WOW | What You Think


Compiled by: Anushka Shrestha
wow photo file © Ram Tandukar/Gokul Shrees/Sabina Mainali

Gunjan Khanal
Freelance Researcher

Although we have reserved seats for women and senior citizens in public vehicles people are still obligated to travel in overcrowded buses and public areas in peak traffic hours. I have witnessed both men and women getting uncomfortable in overcrowded public vehicles. Hence, I assume that both men and women are equally vulnerable to molestation.
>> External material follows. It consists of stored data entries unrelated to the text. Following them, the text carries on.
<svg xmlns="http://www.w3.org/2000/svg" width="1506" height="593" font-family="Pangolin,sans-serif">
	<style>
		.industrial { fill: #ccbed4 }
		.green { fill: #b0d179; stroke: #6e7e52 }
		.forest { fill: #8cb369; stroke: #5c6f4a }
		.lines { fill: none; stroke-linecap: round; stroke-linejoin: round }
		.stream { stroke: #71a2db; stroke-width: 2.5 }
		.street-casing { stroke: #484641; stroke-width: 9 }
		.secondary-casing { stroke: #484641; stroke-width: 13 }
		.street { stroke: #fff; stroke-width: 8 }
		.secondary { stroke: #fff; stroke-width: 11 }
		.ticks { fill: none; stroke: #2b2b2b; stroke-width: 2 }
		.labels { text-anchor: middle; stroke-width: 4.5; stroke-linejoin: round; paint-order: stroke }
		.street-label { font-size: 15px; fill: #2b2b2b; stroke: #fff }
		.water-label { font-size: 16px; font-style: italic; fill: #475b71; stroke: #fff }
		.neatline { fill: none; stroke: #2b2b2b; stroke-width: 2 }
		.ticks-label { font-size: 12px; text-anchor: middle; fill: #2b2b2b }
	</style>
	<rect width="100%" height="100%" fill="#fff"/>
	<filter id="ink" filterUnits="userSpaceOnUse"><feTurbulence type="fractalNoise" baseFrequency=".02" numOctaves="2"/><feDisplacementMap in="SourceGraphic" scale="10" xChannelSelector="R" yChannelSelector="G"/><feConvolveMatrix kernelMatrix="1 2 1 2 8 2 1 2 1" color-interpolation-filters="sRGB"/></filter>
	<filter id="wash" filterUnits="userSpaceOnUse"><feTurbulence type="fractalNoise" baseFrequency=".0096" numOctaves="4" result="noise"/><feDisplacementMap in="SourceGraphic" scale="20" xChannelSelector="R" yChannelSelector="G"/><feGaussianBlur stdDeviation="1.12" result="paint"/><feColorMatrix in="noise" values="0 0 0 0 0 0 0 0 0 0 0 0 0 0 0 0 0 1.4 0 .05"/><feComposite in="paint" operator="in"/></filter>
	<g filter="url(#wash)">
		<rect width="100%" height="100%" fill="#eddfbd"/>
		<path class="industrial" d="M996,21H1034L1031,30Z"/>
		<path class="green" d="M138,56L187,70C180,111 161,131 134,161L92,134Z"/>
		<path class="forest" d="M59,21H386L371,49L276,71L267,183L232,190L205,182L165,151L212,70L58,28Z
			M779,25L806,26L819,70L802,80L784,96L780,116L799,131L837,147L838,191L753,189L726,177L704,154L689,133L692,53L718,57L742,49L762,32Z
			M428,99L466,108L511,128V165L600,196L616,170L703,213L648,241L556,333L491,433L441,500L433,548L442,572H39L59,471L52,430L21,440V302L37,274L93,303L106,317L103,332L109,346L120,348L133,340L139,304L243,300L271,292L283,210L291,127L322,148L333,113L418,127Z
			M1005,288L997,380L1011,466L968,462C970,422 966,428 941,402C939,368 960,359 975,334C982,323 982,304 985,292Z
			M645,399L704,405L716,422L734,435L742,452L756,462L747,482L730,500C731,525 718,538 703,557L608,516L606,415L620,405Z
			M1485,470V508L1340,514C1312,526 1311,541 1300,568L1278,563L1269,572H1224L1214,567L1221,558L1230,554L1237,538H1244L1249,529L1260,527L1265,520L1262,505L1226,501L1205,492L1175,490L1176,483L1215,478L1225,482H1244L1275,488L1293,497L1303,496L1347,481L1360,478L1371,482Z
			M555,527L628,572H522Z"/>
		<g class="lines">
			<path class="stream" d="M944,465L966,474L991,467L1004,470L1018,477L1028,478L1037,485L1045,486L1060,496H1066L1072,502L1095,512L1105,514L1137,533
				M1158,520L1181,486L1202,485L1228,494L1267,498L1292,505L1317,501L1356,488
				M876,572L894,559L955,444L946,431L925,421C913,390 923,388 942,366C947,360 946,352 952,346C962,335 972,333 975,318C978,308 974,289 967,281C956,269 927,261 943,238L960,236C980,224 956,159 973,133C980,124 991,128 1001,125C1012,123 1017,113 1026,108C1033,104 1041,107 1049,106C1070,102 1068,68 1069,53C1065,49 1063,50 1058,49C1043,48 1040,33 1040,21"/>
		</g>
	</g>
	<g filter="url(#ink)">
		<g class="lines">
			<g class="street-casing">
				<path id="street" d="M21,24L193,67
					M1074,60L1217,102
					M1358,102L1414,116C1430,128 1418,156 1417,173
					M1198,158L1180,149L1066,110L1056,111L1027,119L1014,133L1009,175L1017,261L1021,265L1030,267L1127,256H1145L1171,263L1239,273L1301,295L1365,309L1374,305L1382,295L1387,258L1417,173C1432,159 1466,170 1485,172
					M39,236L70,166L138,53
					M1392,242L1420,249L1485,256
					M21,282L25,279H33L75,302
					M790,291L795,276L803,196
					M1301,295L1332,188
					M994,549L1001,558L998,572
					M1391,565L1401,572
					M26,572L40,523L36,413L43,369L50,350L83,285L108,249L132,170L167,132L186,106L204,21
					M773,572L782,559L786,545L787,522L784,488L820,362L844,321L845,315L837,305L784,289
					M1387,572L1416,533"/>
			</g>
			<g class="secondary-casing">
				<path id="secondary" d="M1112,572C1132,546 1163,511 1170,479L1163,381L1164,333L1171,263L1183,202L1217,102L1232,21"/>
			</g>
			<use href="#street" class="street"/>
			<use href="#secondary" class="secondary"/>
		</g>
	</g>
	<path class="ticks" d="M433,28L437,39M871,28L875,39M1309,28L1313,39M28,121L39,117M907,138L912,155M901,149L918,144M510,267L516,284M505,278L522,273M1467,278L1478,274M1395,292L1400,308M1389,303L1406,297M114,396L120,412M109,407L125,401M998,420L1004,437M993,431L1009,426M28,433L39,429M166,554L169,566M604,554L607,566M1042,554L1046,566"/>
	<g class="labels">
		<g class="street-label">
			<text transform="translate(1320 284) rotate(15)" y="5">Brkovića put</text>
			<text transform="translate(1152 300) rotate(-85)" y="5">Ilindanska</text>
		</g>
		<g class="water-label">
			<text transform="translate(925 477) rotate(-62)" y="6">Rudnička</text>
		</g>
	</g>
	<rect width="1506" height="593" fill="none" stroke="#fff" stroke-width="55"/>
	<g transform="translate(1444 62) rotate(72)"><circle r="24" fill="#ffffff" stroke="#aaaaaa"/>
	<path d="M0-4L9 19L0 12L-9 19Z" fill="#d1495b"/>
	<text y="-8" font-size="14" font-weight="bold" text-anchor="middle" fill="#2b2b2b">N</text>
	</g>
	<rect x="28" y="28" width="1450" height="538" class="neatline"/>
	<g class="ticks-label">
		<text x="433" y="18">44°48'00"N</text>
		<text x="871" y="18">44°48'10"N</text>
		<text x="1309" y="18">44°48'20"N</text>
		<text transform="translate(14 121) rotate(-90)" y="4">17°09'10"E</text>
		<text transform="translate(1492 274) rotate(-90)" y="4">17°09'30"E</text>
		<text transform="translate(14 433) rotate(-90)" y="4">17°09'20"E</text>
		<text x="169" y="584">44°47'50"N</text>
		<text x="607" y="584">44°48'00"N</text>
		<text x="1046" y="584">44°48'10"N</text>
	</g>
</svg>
I suppose young boys and men are molested every day but people are not aware about it. The key reason for male molestation is the reluctance to raise their voice. Unfortunately, we still have a patriarchal mindset “chora manchey ho ni”. We still don’t consider male molestation as a social problem even though we know about it. If we look at the statistics, 87% sexual assaults including molestation are done by victim’s relatives and rest 13% by strangers. These stats suggest that the cause of male molestation and other sexual assaults exists inside our families and closed ones. Most of them are hidden due to financial obligations and the fear of losing relation with their closed related ones.

If molestation is considered as a crime by law, then justice needs to be served to both men and women. I think raising voices is one of the best ways to raise consciousness and awareness among people. In addition, these voices need to be heard and necessary actions may be taken to control them. The more these issues are oppressed, the more it encourages people to attempt it. So, the foundation to actions and implementation against molestation starts from raising voices and speaking out loud about it. The Crime and Punishment Act, 2027 (1970) amended on 2066/ 10 /07, Article 2 (g) considers insulting women in public place by molestation as a public crime.

However, the Act says nothing about insulting men and male molestation. It is evident that we need an inclusive law for criminalising male molestation and discouraging such acts.